The retirement living industry is set for a major shake-up in coming years as the baby boomers enter the market redefining senior’s accommodation.
The retirement living sector must embrace the wants and needs of this changing demographic of residents, even if that means rethinking their entire business models, “Property Council WA Executive Director Lino Iacomella said.
“People are living and working longer than ever before, which will totally change the needs of those entering seniors accommodation.”
According to data from Macroplan Executive Chairman Brian Haratsis, by 2025 more than 5.1 million Australian will be over 65, with 382,000 seniors set to call retirement villages home.
“Although there will be greater demand for seniors accommodation workforce participation is likely to be high, pushing to around 80% of 65 to 75 year olds,” Haratsis said.
“Australia needs a new housing model, including more long term rentals that will give surety to residents.
“There also needs to be more product types to be introduced on the market, focussed at those still working. We are likely to see a range of pathway products with early investment opportunities coming into the market very soon,” Haratsis said.

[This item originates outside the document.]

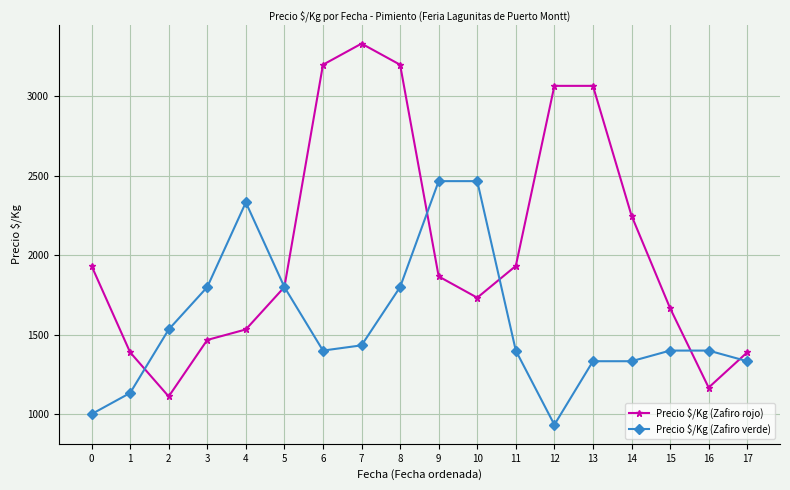

What is the sum of all Precio $/Kg (Zafiro rojo) values?

37106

Stockland Head of Asset Management Retirement Living Michael Wappett said the next generation of seniors housing residents are a different breed that the pre-boomers that are the current focus of the market.
“Old age is getting pushed back further and further,” he said. “Medical and cosmetic advances are helping baby boomers delay the aging process and they are the first senior generation happy to spend on themselves.

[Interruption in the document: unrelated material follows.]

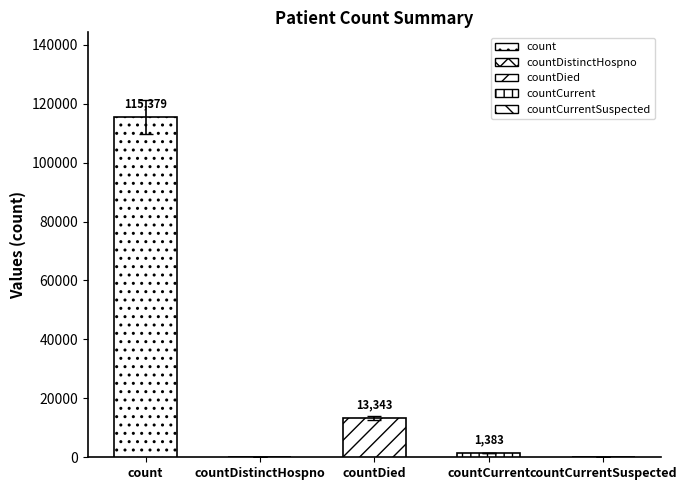

Does the chart contain any negative values?

No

“But most baby boomers don’t have enough savings to see them through retirement. The fact that many residents will still be in the workforce means developers cannot establish villages in an IT black spot. You need to adapt the built form to accommodate these changing needs.”

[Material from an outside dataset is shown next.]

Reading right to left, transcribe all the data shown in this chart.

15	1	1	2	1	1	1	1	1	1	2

Developments must be packed full of the latest smart technologies. Although late adopters, the baby boomers now embrace these technologies as standard. Smart technologies can be utilised in improve the life style and wellbeing of residents from live updates on their general health, sending results direct to their health practitioners, to streamlining social activities such as booking day trips on line rather than waiting in line at the village manager’s office.
“Location is also more important than ever before as many residents will still have to commute to work. The availability of land is one of the biggest issues facing the industry but if the government cuts the red tape surrounding the Retirement Living Act, we’ll see a new cohort of development take shape across Perth,” Wappett said.